Prompt ▸ Each record below should be output verbatim, without pictures.

Stored data entries:
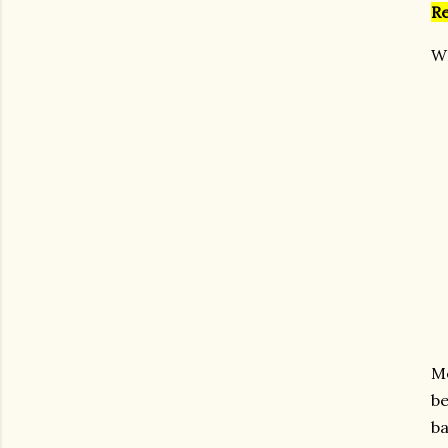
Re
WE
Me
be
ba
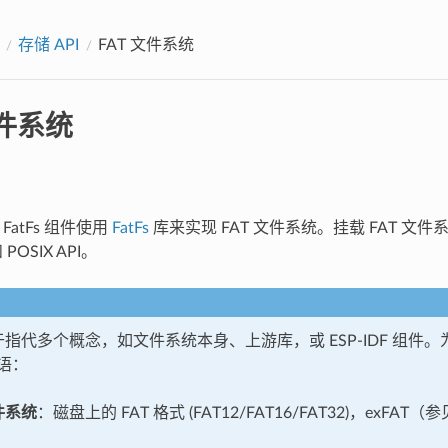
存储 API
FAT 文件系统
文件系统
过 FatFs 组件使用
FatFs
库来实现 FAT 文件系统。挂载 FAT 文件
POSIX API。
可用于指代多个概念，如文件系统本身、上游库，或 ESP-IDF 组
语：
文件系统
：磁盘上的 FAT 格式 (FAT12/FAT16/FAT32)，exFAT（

Task output ▸
Re
WE
Me
be
ba
存储 API
FAT 文件系统
文件系统
过 FatFs 组件使用
FatFs
库来实现 FAT 文件系统。挂载 FAT 文件
POSIX API。
可用于指代多个概念，如文件系统本身、上游库，或 ESP-IDF 组
语：
文件系统
：磁盘上的 FAT 格式 (FAT12/FAT16/FAT32)，exFAT（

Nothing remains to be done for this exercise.